- TASK TO CARRY OUT -
Update the part of the records that runs from the start through the line containing "Displayed: 6 h 01 min" by replacing "Log form" with "Entry form" and changing nothing else. Return only that part.

- STORED DATA -
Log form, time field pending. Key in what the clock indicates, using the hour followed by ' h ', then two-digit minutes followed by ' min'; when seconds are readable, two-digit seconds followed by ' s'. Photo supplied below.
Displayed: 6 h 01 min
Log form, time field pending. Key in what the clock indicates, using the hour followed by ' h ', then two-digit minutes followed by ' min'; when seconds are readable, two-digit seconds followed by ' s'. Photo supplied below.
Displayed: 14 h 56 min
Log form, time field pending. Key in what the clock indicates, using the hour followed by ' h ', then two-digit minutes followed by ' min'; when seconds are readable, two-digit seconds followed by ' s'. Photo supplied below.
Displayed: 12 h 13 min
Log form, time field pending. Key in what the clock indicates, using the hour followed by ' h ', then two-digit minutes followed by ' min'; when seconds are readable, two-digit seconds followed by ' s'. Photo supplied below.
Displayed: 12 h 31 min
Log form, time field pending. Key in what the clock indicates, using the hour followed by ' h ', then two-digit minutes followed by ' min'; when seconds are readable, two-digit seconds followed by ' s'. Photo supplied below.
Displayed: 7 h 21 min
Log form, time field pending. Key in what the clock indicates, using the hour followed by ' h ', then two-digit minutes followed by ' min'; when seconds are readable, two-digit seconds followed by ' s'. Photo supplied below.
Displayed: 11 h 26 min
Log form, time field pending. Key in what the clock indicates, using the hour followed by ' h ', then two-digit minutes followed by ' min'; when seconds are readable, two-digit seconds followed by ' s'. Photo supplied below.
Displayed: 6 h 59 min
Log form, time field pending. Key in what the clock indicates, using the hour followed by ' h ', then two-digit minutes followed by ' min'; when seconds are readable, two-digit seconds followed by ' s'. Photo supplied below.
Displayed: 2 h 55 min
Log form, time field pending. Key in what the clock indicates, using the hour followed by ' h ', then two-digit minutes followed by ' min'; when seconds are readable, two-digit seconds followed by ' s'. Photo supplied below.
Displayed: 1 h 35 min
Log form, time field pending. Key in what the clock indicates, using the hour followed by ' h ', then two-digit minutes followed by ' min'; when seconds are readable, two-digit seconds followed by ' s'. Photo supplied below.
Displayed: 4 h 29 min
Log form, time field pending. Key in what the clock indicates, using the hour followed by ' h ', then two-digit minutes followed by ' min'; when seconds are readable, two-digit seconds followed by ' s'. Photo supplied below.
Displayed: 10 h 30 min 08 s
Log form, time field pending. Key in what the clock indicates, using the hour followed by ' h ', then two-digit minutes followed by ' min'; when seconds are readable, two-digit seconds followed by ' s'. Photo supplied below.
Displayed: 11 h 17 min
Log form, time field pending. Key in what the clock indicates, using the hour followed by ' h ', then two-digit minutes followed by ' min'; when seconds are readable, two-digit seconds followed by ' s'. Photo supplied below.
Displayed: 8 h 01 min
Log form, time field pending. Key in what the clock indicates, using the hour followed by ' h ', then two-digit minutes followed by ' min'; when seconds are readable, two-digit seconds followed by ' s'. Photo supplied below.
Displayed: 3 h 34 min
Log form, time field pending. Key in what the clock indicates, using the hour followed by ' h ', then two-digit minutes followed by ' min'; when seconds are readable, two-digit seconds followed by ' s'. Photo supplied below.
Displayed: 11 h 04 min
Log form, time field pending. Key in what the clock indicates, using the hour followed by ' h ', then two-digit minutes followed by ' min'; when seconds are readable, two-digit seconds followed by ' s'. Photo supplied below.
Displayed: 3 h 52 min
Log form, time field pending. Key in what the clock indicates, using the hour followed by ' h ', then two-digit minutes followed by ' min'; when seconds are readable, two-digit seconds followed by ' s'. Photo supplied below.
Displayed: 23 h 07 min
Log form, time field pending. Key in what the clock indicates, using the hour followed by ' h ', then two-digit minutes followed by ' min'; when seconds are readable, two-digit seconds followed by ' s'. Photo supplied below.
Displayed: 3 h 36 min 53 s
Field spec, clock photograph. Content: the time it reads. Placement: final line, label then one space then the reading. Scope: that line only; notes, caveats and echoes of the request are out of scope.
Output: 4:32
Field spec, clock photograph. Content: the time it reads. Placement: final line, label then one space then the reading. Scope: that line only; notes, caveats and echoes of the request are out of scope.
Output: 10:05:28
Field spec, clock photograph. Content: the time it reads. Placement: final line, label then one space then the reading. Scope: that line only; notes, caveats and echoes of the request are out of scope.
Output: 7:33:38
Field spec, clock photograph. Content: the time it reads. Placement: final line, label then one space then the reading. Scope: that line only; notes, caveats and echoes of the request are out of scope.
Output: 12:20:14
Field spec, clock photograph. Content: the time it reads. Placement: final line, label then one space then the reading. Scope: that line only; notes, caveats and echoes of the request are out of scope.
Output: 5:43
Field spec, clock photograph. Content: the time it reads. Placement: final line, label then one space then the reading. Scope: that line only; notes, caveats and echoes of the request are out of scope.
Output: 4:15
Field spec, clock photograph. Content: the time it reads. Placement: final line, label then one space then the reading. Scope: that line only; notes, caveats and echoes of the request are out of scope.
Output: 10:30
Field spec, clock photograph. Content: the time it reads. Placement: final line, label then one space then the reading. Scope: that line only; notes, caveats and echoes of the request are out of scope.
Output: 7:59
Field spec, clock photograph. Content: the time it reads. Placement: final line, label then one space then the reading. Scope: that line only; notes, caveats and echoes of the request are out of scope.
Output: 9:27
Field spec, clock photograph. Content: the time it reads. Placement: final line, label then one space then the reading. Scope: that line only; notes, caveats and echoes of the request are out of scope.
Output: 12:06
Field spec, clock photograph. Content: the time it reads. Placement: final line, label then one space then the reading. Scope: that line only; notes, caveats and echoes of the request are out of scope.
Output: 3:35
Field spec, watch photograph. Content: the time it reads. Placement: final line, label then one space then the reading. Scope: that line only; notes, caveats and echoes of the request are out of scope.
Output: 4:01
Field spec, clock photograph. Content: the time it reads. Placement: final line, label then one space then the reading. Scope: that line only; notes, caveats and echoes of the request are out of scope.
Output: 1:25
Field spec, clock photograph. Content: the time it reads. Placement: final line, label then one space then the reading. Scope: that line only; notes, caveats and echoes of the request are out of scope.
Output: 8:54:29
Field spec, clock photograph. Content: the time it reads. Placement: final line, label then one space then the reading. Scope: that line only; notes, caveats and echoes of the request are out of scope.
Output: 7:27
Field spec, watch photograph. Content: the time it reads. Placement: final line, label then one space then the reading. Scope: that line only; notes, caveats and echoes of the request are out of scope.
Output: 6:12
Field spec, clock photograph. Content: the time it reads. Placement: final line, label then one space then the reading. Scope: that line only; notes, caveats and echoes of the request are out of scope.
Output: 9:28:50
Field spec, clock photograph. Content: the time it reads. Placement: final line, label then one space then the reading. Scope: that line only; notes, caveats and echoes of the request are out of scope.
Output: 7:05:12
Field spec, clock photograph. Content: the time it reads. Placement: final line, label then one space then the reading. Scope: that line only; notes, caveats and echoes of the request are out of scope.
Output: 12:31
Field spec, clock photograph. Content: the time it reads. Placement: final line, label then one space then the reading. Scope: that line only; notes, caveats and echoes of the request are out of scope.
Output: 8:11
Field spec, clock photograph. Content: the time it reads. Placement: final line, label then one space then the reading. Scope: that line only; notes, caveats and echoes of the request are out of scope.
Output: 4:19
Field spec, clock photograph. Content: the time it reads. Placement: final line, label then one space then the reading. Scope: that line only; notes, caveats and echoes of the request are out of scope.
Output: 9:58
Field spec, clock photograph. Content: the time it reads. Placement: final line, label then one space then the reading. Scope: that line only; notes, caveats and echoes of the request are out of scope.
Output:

- IN RESPONSE -
Entry form, time field pending. Key in what the clock indicates, using the hour followed by ' h ', then two-digit minutes followed by ' min'; when seconds are readable, two-digit seconds followed by ' s'. Photo supplied below.
Displayed: 6 h 01 min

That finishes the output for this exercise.